Il terzo modello, che si unisce e si fonde col grande tema, tipicamente moderno, dell’equità nella salute, vede come compito prioritario del biodiritto la tutela dei soggetti deboli. Emotivamente coinvolgente, il modello riapre la grande questione bioetica e biogiuridica dell’aborto, dato che è innegabile che la vita prenatale sia la forma di vita caratterizzata dalla massima debolezza.

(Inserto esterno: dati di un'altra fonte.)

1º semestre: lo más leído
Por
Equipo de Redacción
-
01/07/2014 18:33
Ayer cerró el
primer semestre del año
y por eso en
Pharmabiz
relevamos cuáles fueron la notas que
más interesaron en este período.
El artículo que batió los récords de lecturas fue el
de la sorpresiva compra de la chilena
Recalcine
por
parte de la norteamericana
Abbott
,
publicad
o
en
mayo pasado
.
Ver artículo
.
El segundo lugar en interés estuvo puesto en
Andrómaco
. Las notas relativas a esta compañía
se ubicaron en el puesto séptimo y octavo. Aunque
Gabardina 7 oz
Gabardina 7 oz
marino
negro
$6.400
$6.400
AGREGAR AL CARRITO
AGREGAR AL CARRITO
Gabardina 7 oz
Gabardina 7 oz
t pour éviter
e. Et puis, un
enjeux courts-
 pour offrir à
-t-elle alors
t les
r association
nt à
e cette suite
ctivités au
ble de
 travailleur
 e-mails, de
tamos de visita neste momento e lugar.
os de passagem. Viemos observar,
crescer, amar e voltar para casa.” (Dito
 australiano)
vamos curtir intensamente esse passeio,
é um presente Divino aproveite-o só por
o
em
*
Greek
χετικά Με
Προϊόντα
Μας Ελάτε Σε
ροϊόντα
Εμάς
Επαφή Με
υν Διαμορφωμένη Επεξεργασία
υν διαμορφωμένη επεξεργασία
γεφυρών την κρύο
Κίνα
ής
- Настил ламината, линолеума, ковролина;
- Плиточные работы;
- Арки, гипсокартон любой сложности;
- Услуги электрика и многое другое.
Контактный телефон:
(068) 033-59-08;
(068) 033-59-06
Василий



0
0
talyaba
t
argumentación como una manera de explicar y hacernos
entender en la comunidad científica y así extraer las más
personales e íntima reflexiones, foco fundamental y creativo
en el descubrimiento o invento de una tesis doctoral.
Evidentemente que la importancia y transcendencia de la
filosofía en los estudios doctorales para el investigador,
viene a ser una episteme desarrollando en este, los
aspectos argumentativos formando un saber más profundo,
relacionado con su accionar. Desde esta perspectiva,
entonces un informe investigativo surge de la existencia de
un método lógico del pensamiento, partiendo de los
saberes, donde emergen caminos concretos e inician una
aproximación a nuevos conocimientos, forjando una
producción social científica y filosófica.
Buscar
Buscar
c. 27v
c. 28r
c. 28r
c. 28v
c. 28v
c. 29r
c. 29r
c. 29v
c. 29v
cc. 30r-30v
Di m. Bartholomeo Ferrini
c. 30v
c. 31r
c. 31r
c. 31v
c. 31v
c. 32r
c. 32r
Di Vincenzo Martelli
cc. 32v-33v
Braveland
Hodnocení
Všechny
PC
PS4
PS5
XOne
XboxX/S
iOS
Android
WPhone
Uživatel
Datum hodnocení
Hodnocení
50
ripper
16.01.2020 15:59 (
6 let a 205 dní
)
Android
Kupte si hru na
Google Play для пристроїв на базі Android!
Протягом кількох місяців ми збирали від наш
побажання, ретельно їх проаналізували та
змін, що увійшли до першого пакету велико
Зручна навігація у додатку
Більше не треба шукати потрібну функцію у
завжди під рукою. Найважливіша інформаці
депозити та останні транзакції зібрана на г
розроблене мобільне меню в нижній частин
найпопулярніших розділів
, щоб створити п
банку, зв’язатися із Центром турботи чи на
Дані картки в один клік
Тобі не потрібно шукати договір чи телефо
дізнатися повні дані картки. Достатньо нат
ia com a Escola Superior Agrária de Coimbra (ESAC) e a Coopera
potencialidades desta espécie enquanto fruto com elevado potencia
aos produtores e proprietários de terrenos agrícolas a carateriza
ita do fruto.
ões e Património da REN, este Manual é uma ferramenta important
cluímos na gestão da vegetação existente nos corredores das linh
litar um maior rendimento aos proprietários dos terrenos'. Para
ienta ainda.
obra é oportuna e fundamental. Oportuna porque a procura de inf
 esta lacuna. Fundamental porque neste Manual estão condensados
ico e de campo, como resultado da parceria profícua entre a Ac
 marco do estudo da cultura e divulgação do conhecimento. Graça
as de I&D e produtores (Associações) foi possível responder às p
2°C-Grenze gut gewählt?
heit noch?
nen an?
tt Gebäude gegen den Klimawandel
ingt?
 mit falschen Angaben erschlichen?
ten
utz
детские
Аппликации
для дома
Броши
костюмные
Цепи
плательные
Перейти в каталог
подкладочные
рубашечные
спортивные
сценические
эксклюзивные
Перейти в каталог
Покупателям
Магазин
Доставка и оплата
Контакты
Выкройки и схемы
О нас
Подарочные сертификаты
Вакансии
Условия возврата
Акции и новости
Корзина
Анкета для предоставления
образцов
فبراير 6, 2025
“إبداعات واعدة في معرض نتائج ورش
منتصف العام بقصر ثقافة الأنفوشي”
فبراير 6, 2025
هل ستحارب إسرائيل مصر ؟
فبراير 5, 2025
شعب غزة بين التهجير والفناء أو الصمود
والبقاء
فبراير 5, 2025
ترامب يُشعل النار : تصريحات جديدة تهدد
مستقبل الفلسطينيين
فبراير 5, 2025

Il quarto modello va letto come una dilatazione del precedente e come una esplicitazione della logica solidaristica che non solo compare in pressoché tutte le costituzioni più avanzate del mondo contemporaneo, ma che caratterizza altresì le missioni umanitarie che costituiscono le espressioni più significative di alcune delle dinamiche internazionali contemporanee.
Mentre il terzo modello impegna il diritto a individuare situazioni di fragilità sociale e a reagire contro di esse, il quarto modello lo impegna invece a promuovere il bene umano socio-relazionale. L’adesione a questo modello implica la serena e fattiva fiducia nella possibilità di individuare un bene umano oggettivo.
Per questo molti ritengono che un sistema biogiuridico fondato sul relativismo dei valori sia un controsenso, perché il relativismo può essere un buon fondamento per un individualismo tollerante, ma è incapace di fondare un sistema che veda il bene nella relazione interpersonale più che nella soddisfazione autoreferenziale e soggettivistica.
È possibile fondare il biodiritto sul bene umano oggettivo? Ci conforta, nel rispondere affermativamente, l’esperienza internazionale più recente. Citiamo soltanto gli sforzi dell’Unesco, che dopo aver approvato l’Universal Declaration on the Human Genome and Human Rights nel 1997 e l’International Declaration on the Human Genetic Data nel 2003, ha promulgato nell’ottobre del 2005 la Dichiarazione universale sulla bioetica e i diritti dell’uomo. Come nel caso dei diritti umani, controversi, ma accomunanti, anche nel biodiritto ciò che ci unisce è più di ciò che ci divide.